EXERCISE INSTRUCTIONS: Please repeat exactly the lines below from the one containing "index dip: (363, 751)" down to the one containing "index dip: (164, 104)", both included, and nothing else.
*** Begin section ***
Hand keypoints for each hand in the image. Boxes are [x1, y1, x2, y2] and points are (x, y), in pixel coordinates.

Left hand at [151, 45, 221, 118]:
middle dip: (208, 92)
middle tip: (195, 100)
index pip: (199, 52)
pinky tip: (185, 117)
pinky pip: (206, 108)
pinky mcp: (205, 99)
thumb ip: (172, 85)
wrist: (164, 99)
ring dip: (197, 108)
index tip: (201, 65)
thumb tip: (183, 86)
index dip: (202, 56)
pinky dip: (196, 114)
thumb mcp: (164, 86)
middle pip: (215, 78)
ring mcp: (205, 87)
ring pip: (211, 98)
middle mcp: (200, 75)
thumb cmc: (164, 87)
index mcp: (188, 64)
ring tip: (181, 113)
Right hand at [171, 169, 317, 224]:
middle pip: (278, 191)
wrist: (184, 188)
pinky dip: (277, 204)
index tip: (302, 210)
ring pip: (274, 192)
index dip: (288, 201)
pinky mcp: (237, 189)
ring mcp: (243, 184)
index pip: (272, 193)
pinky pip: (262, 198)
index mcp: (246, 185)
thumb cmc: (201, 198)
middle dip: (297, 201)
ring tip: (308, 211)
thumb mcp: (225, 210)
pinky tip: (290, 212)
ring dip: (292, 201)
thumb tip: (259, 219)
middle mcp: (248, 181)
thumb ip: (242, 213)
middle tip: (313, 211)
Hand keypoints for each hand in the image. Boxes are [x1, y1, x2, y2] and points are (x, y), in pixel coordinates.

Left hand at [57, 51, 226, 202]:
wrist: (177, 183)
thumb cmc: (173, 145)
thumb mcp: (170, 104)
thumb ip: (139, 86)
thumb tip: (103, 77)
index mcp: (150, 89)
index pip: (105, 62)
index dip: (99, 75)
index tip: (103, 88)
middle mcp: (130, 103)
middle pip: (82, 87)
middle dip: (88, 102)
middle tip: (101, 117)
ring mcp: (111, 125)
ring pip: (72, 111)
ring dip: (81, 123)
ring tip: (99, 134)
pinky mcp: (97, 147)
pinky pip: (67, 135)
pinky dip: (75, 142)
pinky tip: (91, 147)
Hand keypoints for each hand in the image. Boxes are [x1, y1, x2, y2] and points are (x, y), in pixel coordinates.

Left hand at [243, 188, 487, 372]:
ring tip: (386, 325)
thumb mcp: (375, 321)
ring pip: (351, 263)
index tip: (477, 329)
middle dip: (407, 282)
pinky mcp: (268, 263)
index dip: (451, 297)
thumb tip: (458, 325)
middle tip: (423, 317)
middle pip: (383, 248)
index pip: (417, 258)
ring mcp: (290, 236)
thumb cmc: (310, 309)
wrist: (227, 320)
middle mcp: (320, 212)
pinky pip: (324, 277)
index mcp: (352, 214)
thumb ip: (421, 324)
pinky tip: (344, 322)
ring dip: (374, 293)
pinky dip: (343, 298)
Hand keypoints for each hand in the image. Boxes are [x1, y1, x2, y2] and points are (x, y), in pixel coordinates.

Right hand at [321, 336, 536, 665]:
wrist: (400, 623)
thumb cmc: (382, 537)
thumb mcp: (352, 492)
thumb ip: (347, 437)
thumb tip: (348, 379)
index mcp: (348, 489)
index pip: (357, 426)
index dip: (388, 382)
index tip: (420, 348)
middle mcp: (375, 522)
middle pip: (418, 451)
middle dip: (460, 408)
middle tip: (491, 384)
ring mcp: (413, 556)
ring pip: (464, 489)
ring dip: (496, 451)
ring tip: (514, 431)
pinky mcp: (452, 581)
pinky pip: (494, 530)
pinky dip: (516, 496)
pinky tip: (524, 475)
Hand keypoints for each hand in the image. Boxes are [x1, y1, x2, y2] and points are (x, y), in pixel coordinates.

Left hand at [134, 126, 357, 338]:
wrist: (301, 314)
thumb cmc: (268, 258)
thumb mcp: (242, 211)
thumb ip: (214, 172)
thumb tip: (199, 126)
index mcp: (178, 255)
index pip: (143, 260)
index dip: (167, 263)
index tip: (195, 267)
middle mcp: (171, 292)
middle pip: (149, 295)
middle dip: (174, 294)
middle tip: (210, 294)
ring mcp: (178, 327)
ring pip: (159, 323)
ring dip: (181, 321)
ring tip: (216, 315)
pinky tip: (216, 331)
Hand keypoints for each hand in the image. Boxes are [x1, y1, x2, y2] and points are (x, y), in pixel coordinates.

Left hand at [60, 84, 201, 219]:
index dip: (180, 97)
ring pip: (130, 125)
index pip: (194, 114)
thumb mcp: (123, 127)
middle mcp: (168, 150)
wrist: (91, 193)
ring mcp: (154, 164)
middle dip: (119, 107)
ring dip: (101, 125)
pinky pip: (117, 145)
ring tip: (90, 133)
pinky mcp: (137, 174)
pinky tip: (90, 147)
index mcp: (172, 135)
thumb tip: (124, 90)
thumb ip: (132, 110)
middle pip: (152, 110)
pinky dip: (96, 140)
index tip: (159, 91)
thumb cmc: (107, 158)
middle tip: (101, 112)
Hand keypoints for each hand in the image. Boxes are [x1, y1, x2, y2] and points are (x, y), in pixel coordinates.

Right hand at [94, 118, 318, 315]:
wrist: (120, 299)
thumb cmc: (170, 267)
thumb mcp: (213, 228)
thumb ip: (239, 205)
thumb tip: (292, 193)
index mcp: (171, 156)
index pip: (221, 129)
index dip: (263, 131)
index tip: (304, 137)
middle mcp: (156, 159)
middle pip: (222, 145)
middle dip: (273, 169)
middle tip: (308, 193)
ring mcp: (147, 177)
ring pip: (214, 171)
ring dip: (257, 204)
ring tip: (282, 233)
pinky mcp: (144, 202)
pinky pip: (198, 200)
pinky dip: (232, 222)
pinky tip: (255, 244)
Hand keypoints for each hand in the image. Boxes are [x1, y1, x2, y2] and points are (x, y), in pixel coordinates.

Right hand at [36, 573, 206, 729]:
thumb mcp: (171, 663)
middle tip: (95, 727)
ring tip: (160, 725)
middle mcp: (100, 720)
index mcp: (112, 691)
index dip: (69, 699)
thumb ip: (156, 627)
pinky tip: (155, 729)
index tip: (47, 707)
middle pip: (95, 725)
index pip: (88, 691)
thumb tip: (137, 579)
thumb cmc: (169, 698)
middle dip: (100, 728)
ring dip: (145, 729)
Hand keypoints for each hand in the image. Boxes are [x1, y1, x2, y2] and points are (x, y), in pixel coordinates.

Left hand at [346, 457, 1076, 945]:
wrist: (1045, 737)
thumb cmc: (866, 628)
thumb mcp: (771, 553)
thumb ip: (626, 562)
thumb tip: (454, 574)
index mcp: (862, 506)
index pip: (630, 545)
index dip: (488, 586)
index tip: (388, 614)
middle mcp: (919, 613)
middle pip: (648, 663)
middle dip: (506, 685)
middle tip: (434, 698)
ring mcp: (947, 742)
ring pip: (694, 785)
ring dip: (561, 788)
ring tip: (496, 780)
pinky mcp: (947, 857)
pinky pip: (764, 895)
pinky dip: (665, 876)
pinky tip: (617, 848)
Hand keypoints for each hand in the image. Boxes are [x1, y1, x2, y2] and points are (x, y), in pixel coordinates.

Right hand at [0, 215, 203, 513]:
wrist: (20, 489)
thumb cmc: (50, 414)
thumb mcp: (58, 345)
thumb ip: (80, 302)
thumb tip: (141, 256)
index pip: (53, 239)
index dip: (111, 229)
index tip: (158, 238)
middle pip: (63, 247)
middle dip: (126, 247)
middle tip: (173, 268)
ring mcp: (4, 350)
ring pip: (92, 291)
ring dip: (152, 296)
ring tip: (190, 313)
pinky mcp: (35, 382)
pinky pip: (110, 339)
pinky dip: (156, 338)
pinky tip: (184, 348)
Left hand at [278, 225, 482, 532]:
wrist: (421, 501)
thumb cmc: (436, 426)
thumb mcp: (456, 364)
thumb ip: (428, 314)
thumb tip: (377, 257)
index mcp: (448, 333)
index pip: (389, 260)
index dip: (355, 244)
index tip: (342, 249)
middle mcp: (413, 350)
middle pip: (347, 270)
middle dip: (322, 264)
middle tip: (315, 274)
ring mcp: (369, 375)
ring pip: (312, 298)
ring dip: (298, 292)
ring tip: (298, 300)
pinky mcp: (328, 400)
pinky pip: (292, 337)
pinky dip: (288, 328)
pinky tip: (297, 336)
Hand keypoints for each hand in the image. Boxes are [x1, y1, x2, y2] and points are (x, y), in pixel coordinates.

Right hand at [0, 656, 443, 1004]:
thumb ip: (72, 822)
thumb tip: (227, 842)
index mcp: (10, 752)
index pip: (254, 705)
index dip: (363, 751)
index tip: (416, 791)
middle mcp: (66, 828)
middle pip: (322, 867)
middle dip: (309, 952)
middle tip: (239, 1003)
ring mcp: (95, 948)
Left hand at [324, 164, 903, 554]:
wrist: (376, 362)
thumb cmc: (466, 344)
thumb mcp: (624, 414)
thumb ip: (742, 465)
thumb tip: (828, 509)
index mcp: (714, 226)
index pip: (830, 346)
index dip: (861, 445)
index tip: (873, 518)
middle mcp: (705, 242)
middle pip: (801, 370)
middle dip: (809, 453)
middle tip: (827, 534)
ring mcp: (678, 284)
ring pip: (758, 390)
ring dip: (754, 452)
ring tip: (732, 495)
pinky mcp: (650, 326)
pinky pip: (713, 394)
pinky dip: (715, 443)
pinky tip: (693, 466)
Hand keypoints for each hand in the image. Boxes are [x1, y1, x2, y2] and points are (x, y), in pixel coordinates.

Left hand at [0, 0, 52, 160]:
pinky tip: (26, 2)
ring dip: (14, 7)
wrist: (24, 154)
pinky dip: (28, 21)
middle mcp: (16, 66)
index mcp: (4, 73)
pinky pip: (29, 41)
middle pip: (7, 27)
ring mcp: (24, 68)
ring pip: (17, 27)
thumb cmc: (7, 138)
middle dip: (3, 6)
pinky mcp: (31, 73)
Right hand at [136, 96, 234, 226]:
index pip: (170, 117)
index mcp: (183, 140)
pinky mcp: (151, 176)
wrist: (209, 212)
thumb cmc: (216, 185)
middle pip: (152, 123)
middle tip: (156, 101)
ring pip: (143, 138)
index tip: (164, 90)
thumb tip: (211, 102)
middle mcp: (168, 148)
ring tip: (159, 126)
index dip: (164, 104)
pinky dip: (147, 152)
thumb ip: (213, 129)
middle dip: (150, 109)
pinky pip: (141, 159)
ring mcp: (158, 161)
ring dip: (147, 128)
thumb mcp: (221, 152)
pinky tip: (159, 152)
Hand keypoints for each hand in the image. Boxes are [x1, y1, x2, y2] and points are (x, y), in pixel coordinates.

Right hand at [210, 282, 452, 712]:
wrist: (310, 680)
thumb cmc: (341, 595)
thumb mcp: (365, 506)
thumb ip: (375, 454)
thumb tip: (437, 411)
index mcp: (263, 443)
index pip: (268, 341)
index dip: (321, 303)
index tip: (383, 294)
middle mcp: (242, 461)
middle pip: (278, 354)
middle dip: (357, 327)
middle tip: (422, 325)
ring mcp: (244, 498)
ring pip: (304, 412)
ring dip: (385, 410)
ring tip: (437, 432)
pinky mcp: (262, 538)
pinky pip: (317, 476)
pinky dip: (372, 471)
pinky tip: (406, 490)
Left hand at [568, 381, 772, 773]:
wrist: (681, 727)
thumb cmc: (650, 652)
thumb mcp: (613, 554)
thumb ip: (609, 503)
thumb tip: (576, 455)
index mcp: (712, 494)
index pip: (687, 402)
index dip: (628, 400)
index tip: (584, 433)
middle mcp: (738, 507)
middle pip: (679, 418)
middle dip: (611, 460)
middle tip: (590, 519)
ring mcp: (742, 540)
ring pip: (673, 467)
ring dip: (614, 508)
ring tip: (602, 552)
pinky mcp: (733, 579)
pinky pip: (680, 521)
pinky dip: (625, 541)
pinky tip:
*** End section ***
RESULT BELOW:
index dip: (363, 751)
index tip: (416, 791)
middle mcp: (66, 828)
middle pip: (322, 867)
middle dip: (309, 952)
middle tip: (239, 1003)
ring mcp: (95, 948)
Left hand at [324, 164, 903, 554]:
wrist: (376, 362)
thumb cmc: (466, 344)
thumb mcp: (624, 414)
thumb ip: (742, 465)
thumb tip: (828, 509)
index mcp: (714, 226)
index pip: (830, 346)
index dip: (861, 445)
index tip: (873, 518)
middle mcp: (705, 242)
middle pip: (801, 370)
middle dip: (809, 453)
middle tip: (827, 534)
ring mcp: (678, 284)
ring pip: (758, 390)
ring dip: (754, 452)
ring tip: (732, 495)
pinky mcp: (650, 326)
pinky pip: (713, 394)
pinky dip: (715, 443)
pinky tip: (693, 466)
Hand keypoints for each hand in the image. Boxes are [x1, y1, x2, y2] and points are (x, y), in pixel coordinates.

Left hand at [0, 0, 52, 160]:
pinky tip: (26, 2)
ring dip: (14, 7)
wrist: (24, 154)
pinky dip: (28, 21)
middle mcp: (16, 66)
index mcp: (4, 73)
pinky pip: (29, 41)
middle pip: (7, 27)
ring mcp: (24, 68)
ring pip: (17, 27)
thumb cmc: (7, 138)
middle dip: (3, 6)
pinky mcp: (31, 73)
Right hand at [136, 96, 234, 226]:
index pip: (170, 117)
index mcp: (183, 140)
pinky mcp: (151, 176)
wrist: (209, 212)
thumb cmc: (216, 185)
middle pip: (152, 123)
middle tip: (156, 101)
ring pip: (143, 138)
index tip: (164, 90)
thumb tip: (211, 102)
middle mcp: (168, 148)
ring tip: (159, 126)
index dip: (164, 104)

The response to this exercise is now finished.